Ворвавшись к больной, горящей Параше, граф кинулся на колени.
– Предлагаю тебе руку и сердце, Парашенька.
Не отвечает. Не слышит. В беспамятстве. Взял с комода Библию.
– Вот, на Святом писании, перед Господом клянусь обвенчаться с тобой. Только выздоравливай...
И снова потекли страшные дни рядом с больной. Только болезнь на сей раз была вполне определенная – чахотка.
Жар прошел, но слабость не отпускала ее. И кашель, и горловые кровотечения мучили с досадной регулярностью. И все-таки, придя в сознание и увидев возле себя любимого, Параша ожила, стала говорить, что почти здорова. Он верил ей, ибо хотел верить, но такой изможденной не видел ее никогда. Сквозь тонкие пальцы, сквозь ладони сквозил дневной свет, и вся она по-неземному светилась.
Ему было больно смотреть на нее.
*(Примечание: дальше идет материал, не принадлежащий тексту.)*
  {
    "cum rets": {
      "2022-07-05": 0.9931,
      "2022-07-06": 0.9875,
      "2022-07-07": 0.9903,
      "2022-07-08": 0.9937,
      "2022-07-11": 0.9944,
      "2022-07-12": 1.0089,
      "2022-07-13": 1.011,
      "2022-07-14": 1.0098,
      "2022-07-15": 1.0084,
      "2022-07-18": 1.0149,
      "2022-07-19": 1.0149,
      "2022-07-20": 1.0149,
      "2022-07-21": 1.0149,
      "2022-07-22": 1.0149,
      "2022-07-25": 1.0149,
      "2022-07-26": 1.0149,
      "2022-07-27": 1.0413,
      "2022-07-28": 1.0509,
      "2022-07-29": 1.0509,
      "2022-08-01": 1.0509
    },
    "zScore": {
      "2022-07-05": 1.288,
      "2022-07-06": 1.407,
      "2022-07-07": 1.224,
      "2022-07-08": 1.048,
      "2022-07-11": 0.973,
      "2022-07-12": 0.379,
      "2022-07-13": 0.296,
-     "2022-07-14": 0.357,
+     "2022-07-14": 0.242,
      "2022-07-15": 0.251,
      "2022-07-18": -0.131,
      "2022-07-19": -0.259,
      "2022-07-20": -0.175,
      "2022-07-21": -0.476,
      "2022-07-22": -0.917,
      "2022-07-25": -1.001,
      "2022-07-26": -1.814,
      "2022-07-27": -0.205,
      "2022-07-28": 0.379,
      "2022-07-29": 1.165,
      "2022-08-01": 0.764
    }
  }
Такой острой жалости он не испытывал никогда ни к кому, и никто в этом мире не был ему более родным и близким существом. Худая, истончившаяся от чахотки, подурневшая... Он словно был ею – изможденной, выболевшей, страдающей. И одна мысль донимала его и день и ночь: как спасти, как отвести от смерти?
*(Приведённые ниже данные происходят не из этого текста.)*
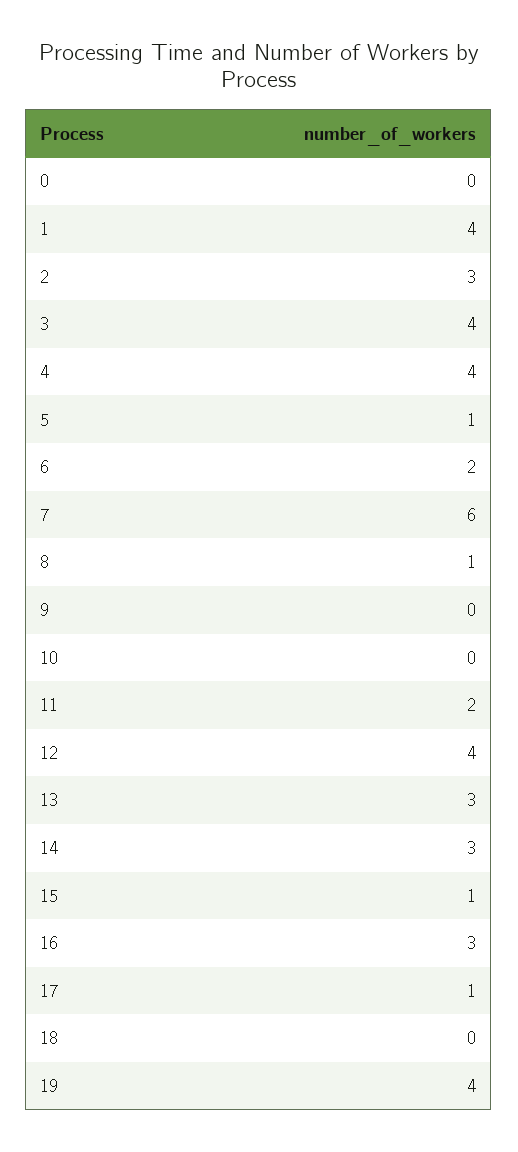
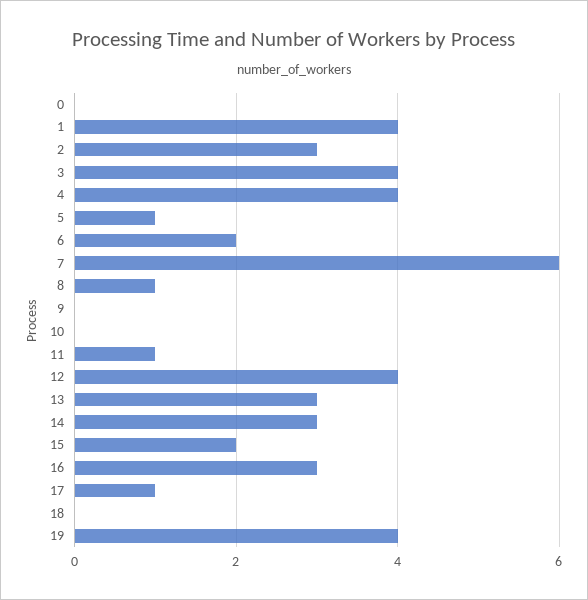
  {
    "0": 0,
    "1": 4,
    "2": 3,
    "3": 4,
    "4": 4,
    "5": 1,
    "6": 2,
    "7": 6,
    "8": 1,
    "9": 0,
    "10": 0,
-   "11": 2,
+   "11": 1,
    "12": 4,
    "13": 3,
    "14": 3,
-   "15": 1,
+   "15": 2,
    "16": 3,
    "17": 1,
    "18": 0,
    "19": 4
  }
Доктора и знахарки, лекарства и жирная пища, но, главное, его присутствие, его забота делали свое дело. Медленно, заметно только для Николая Петровича Параша стала поправляться.
Если бы Параша была здорова, венчание состоялось бы сразу и выглядело бы скандальным вызовом двору. Но граф поначалу был вынужден избежать резких выпадов. А после... Не то чтобы он передумал (клятву на Библии не отменишь), а просто естественное течение жизни далеко отодвинуло необходимость действий.
...Тот 1800-й, високосный, разделяющий два столетия год они встречали вполне по-домашнему.
Покончив весьма бесславно с карьерой, граф резко отошел от света. На людях хорошо победителю, побежденный не прочь отсидеться в норе. Поэтому на зимние праздники – Рождество Христово и Новый год – он отказался от всех визитов и, сославшись на недомогание, никого не позвал к себе. В сочельник даже свечей не зажигали в парадных залах, боясь нежданных гостей, забредающих на огонек.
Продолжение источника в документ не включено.